I listened to your album Alarm Call, and it is really great. Were there any particular experiences or feelings that inspired the songs on the album?
“Alarm Call” is dedicated to my father and the experience I lived during the time that he spent in the hospital after he had a stroke. During his convalescence, I went to visit him every day at the hospital, and one day I saw him surrounded by all these machines when an alarm went off suddenly and almost traumatized me. It made me worried more than I could say. The alarm was signaling an arrhythmia in his heart. My brother who is doctor arrived and reassured me that he was going to be ok.
After I came home from the hospital, in my incapacity to fix what was happening to my father, all I felt I could do was to compose a song for him. That was the only way for me to get through this and it helped me slowly to accept the reality.

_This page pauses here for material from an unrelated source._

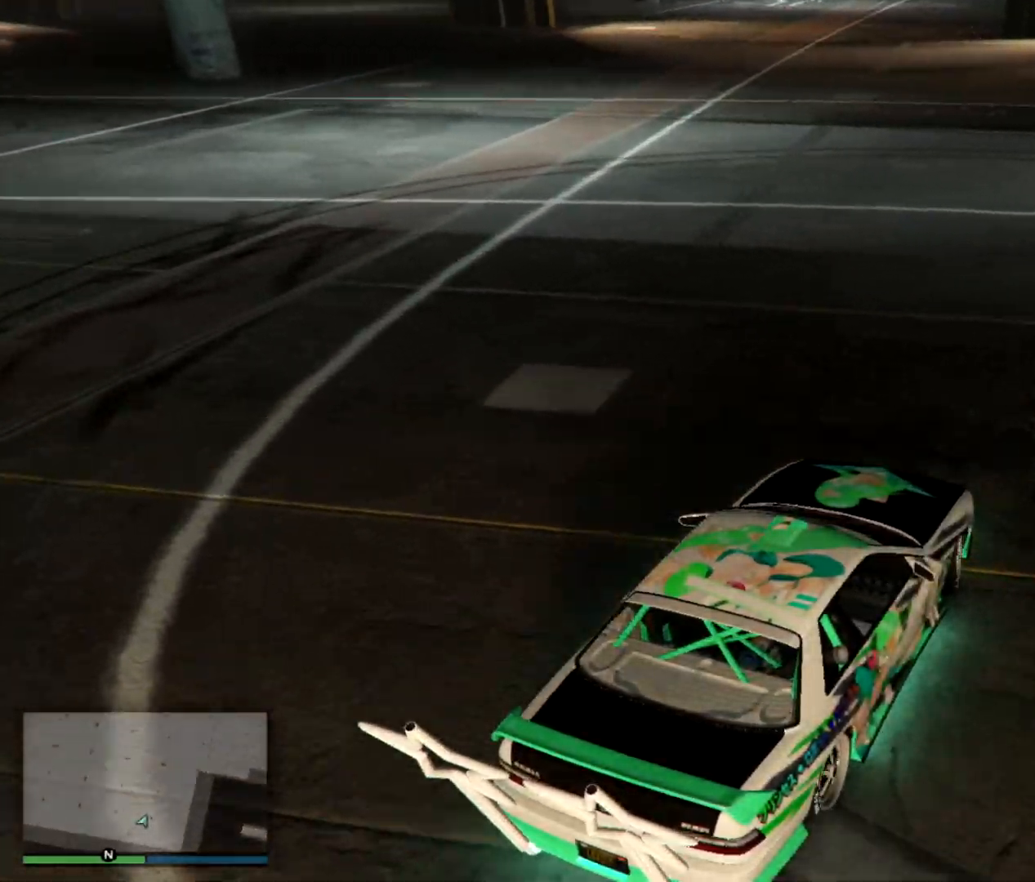
{"keys": ["a", "w"], "events": [[33, "a", "down"], [217, "a", "up"], [501, "a", "down"]]}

What is your songwriting process like?
I usually envision the feeling of the tune and its general aesthetic before I sit down and write it on paper. First I think of the chords and then I add the melody.
I guess composing music, to me, is a form of meditation or prayer.

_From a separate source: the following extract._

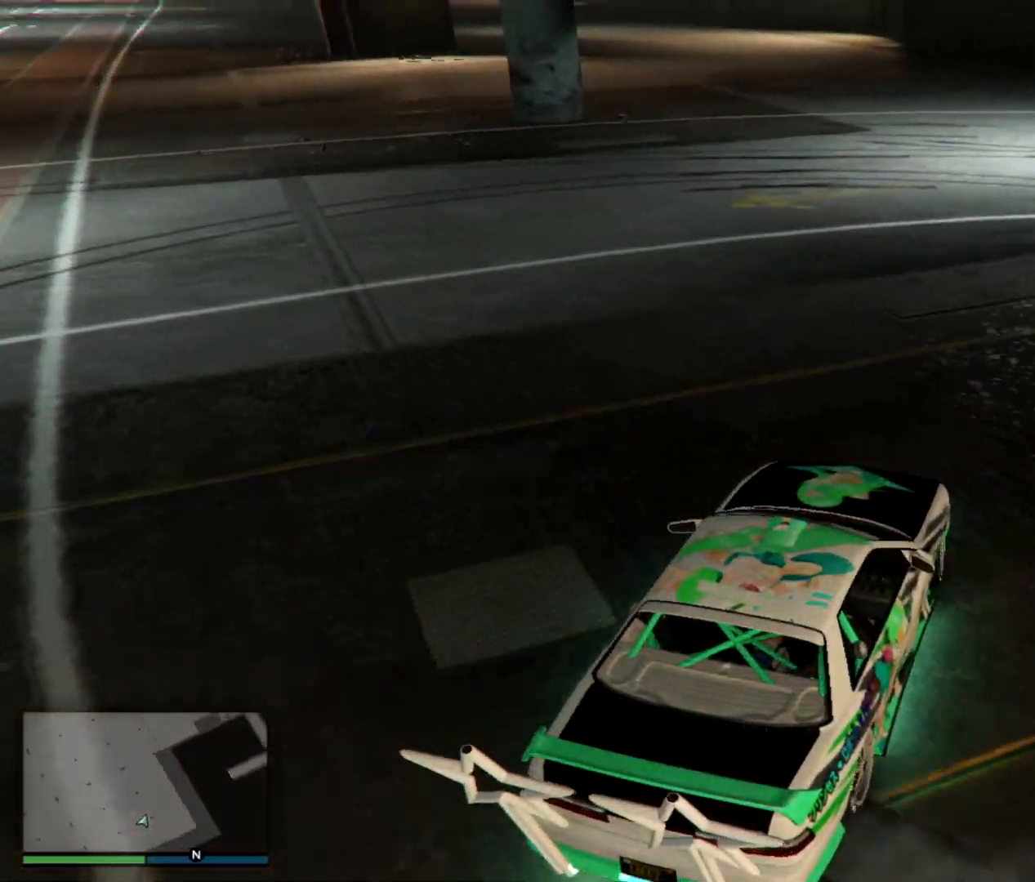
{"keys": ["a", "w"], "events": [[133, "a", "up"], [283, "a", "down"]]}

Jazz is famous for having a lot of improvisation. Do you usually improvise or play songs that are already written?
I do both! I write my songs and improvise on them.
I don’t write my solos. I like to keep creating fresh ideas when I play saxophone. I try to have my solo make sense, in other words I don’t want them to sound random. I emphasize the attachment to certain rules and music theory.
When I play with the band I want to have a musical conversation with the other players.
The interaction between the members of the group is very important to me. This kind of interplay sometimes happens, sometimes not. But when surprises happen, those moments make me happy.
What are some of your favorite musical artists that continue to inspire you?
Jimmy heath is 90 and still playing. He really inspires me.
I saw him live so many times. I loved and listened to his entire discography and I’ve been collecting rare vinyl of his for years now. He’s a really great composer and arranger.
He wrote some of my all-time favorite tunes. His big band stuff is amazing and his chamber music saxophone quartet too. What inspires me the most is that even at his level and age he is still improving, still searching, and developing his sound. Every time I go see him play, I discover something new.
Did you experience culture shock moving from Japan to the United States?
When I first moved to the US. Every day, everything was a culture shock. Most things in America are different from Japan. I was enjoying those differences.
The most surprising thing was how tasty orange juice is in the US!
What advice do you have for someone who wants to become a professional musician?
I’m still looking for advice myself but I would say: make your goal as visible and concrete as you can. Organize your thoughts and ideas. If you imagine something, it already means you are allowing yourself to imagine, therefore it’s possible to accomplish it eventually.
But most important, you have to learn how to manage yourself with your career, especially at the beginning.
What’s next for Shoko Igarashi?
I would like to make a new album by 2019. It will be all original compositions I think.
I really want to challenge myself on this one. I’ve met musicians in New York City I would like to record with. Now I’m in the process of envisioning what the music will be.
Until then, I will keep playing gigs in NYC and abroad. I would really love to travel around the world with my music.